The distance between wineries is a challenge that no amount of money can overcome. Gareth Maxwell has been working in the English wine sector for more than eight years. Maxwell decided to launch his winemaking venture, The Heretics. Private tour operators are now offering tour services. “Hopefully, this will continue to expand as the drunk driving laws in Australia are strict.


Wine Garden of England is an operator that offers tours to wineries and restaurants in Kent. The Pig’s Bridge Park Hotel is recommended as a place to stay on time. There are a few options for those who want to create their luxury wine country trip. In Ascot is Coworth Park with its Michelin-starred restaurant Woven by Adam Smith. Beaverbrook in Leatherhead has beautifully appointed rooms designed by Susie Atkinson. Her eye for whimsical textiles and wallpapers makes every corner feel like a discovery. Beaverbrook has 150 wines by the glass. Giovanni Tallu, the estate’s head wine buyer and sommelier, is known for securing bottles that are otherwise hard to find. I’ve been fortunate enough to meet owners and growers of the world’s finest vineyards, including Petrus and Domaine Romanee Conti. I’ve developed relationships with suppliers, which allow us to be first in line as buyers. We can secure the best varieties from their vineyards and ensure an exceptional selection of wines for our guests and members.

The promise of captive audiences

British Airways, Great Britain’s national airline, quietly works to promote the winemaking region from afar.

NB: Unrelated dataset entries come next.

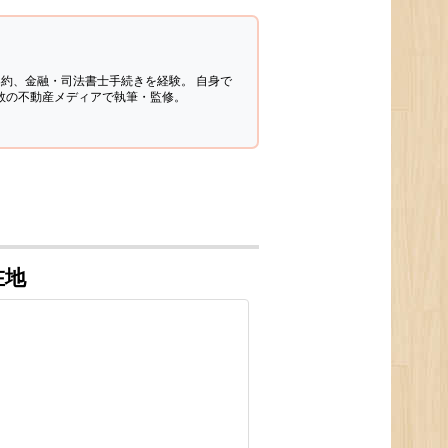
契約、金融・司法書士手続きを経験。
自身で
多数の不動産メディアで執筆・監修。
在地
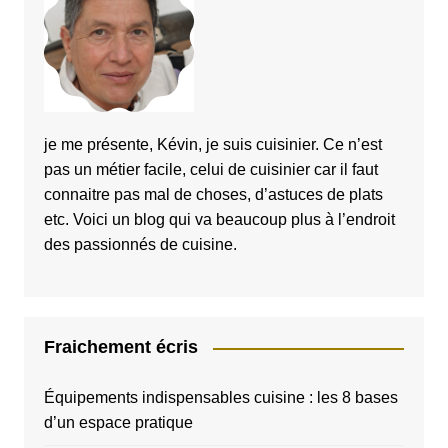
je me présente, Kévin, je suis cuisinier. Ce n’est
pas un métier facile, celui de cuisinier car il faut
connaitre pas mal de choses, d’astuces de plats
etc. Voici un blog qui va beaucoup plus à l’endroit
des passionnés de cuisine.
Fraichement écris
Équipements indispensables cuisine : les 8 bases
d’un espace pratique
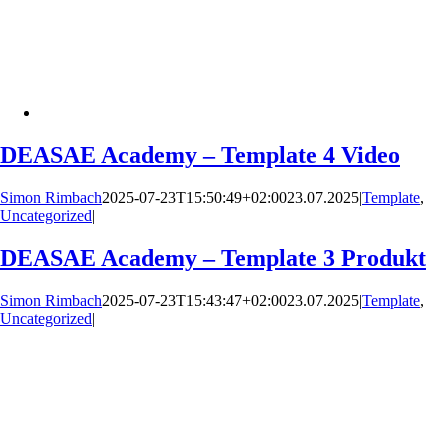
DEASAE Academy – Template 4 Video
Simon Rimbach
2025-07-23T15:50:49+02:00
23.07.2025
|
Template
,
Uncategorized
|
DEASAE Academy – Template 3 Produkt
Simon Rimbach
2025-07-23T15:43:47+02:00
23.07.2025
|
Template
,
Uncategorized
|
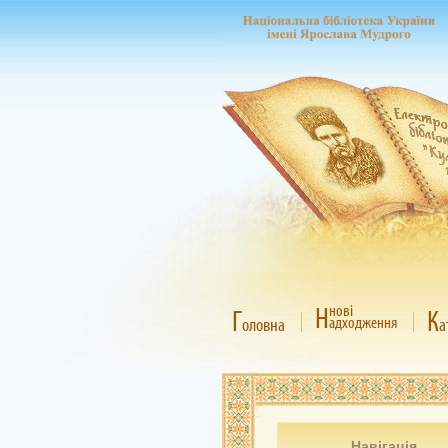
Н
нові
Г
К
адходження
оловна
а
Навігація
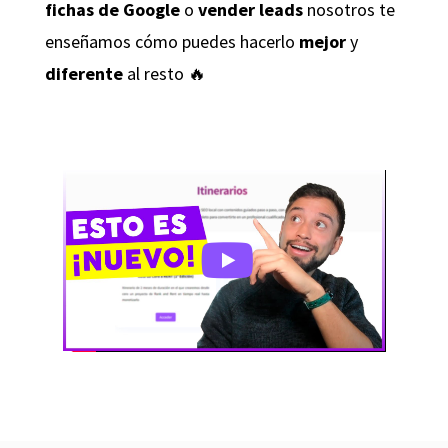
fichas de Google
o
vender leads
nosotros te
enseñamos cómo puedes hacerlo
mejor
y
diferente
al resto 🔥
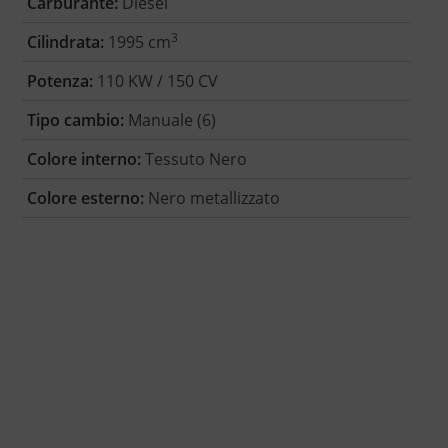
Carburante:
Diesel
3
Cilindrata:
1995 cm
Potenza:
110 KW / 150 CV
Tipo cambio:
Manuale (6)
Colore interno:
Tessuto Nero
Colore esterno:
Nero metallizzato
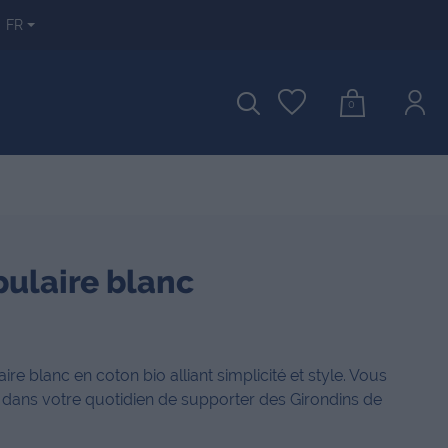
FR
0
pulaire blanc
ire blanc en coton bio alliant simplicité et style. Vous
t dans votre quotidien de supporter des Girondins de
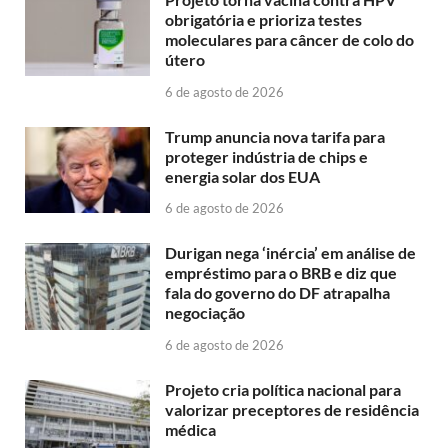
obrigatória e prioriza testes
moleculares para câncer de colo do
útero
6 de agosto de 2026
Trump anuncia nova tarifa para
proteger indústria de chips e
energia solar dos EUA
6 de agosto de 2026
Durigan nega ‘inércia’ em análise de
empréstimo para o BRB e diz que
fala do governo do DF atrapalha
negociação
6 de agosto de 2026
Projeto cria política nacional para
valorizar preceptores de residência
médica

Sparkling Wines to Get Me Through COVID-19

Since 2013, English sparkling is available in First Class. Recently, the airline began offering a rotating selection of producers, including Digby Fine English and Wiston Estate, to Club World or Business Class passengers. The response from customers was overwhelmingly positive. Many are tasting English sparkling for the first time. And what better way to do it than from their seats on a long flight? says Tim Jackson, Master of Wine, who oversees beverage programs in BA lounges. He says that passengers of other nationalities are often surprised to learn that not only does the UK make wine, but it is also very good. It’s one of our most popular menu items.


Dinner and a show with some wine

Anyone who has visited Napa Valley or Champagne will tell you that tasting rooms, restaurants, and shopping experiences pave the road to a robust wine tourism industry. Chalk Restaurant in Sussex offers a beautifully curated farm-to-table breakfast, lunch, and dinner. Bolney Wine Estate has recently opened the charming and casual Eighteen Acres Cafe, located conveniently next to a carefully curated wine shop featuring local charcuterie and spirits.

Major players from outside the United Kingdom are also taking note; Champagne Taittinger a data-component=”link” data-ordinal=”1″ data source=”inlineLink” and data type=”externalLink.” Major players from outside of the United Kingdom are also taking note; Champagne Taittinger purchased land at the Crouch Valley in Essex, a highly sought-after growing region.

What gives me confidence that England will be a great wine region is the pride and passion everyone has for what they do, from volunteers at harvest to winemakers. The satisfaction is evident in small but powerful ways. For example, a happy manifesto at Hattingley’s winery reads “Unapologetically British.” This is the idea behind the first television advertisement from an English winery, which Maxwell produced. It pokes fun at French misconceptions about English sparkling. Maxwell states that many consumers want us to create a catchy name for English sparkling, but it doesn’t sound very British. “Not to mention that everything we’ve heard so far is rubbish.”